Source extract
↓

Yeah they have a pre-miller on their edgebander, state of the art by the looks of it take a look http://www.wrightscarpentry.com


----------



## Allylearm (6 Oct 2011)

[/quote]

Yeah they have a pre-miller on their edgebander, state of the art by the looks of it take a look http://www.wrightscarpentry.com[/quote]

The trick is glue application and how you trim, the buffers are a bit of a gimic to be honest. I am sure the one shown and rest in the -£35k region can edge up to 60mm. I was told recently the market is applying 2mm finished edge tape but the Europeans are going for 1mm now to save costs.


----------



## bosshogg (6 Oct 2011)

Sheesh, all this about sealing some MDF boards. First apply some pva glue alang the edges with yir finger min, then thin down some mare pva wee a dod 'o' watter and paint ower thae boards...sorted
Cheers...bosshogg  


> A true friend stabs you in the front. Oscar Wilde :|


----------



## Allylearm (6 Oct 2011)

So u do not trim it, u must have steady hands


----------



## imasinner (5 Nov 2011)

I just created a new post for the preparation tape that was mentioned above, we buy a white coloured one and edgeband it on directly ourselves.


----------



## studders (5 Nov 2011)

Hmmm tricky one.

↑

Provided information
↓

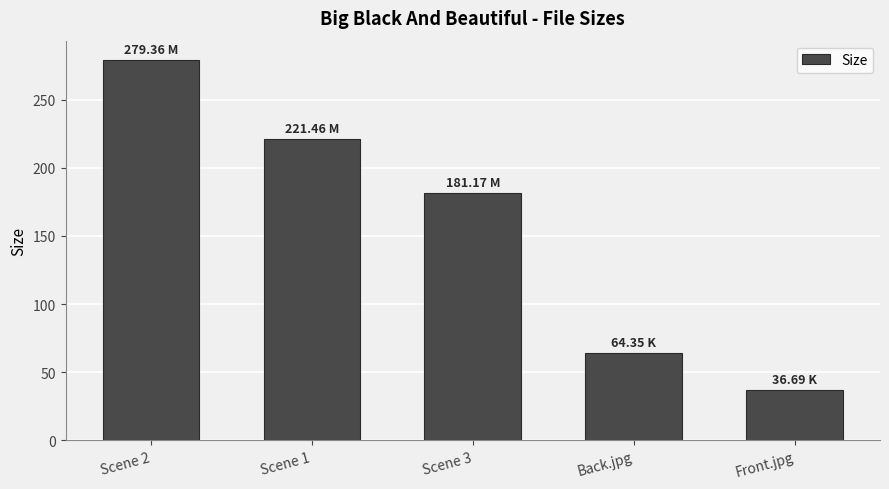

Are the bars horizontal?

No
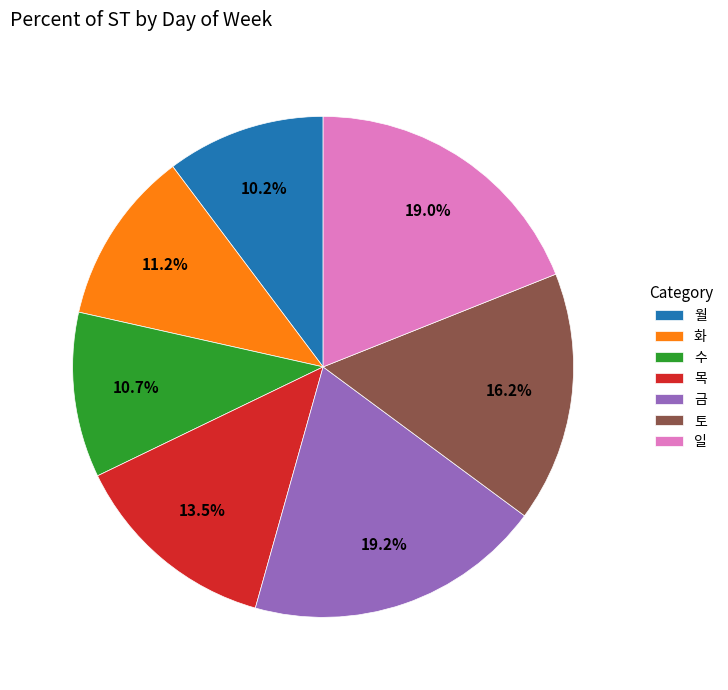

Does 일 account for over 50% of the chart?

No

↑
↓

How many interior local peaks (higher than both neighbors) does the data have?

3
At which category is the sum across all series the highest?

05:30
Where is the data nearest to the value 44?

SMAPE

↑

What to do
(a) List each distinct username that appears as a post header in the forum thread on edgebanding and sealing MDF.
(b) Write a continuation of the forum thread on edgebanding and sealing MDF, starting after the reply "Hmmm tricky one."
The rows above are separate material, apart from the forum thread.

Expected outputs
(a) Allylearm, bosshogg, imasinner, studders

(b)
Yes the link to the paintable edge banding is helpful, even though 'tis you selling it - which isn't made crystal clear.
How ever, it's a useful link but, I think you've made your point now, any further links to it would definitely be spamming in my view.


----------



## studders (5 Nov 2011)

bosshogg":30nyhhum said:


> Sheesh, all this about sealing some MDF boards. First apply some pva glue alang the edges with yir finger min, then thin down some mare pva wee a dod 'o' watter and paint ower thae boards...sorted
> Cheers...bosshogg
> 
> 
> > A true friend stabs you in the front. Oscar Wilde :|



That's OK if you're using Oil based paints I think, so far as I know, and as personal experience has shown, 'tis not a good idea if you're using water based ones, which, apparently, we will all have to before too long.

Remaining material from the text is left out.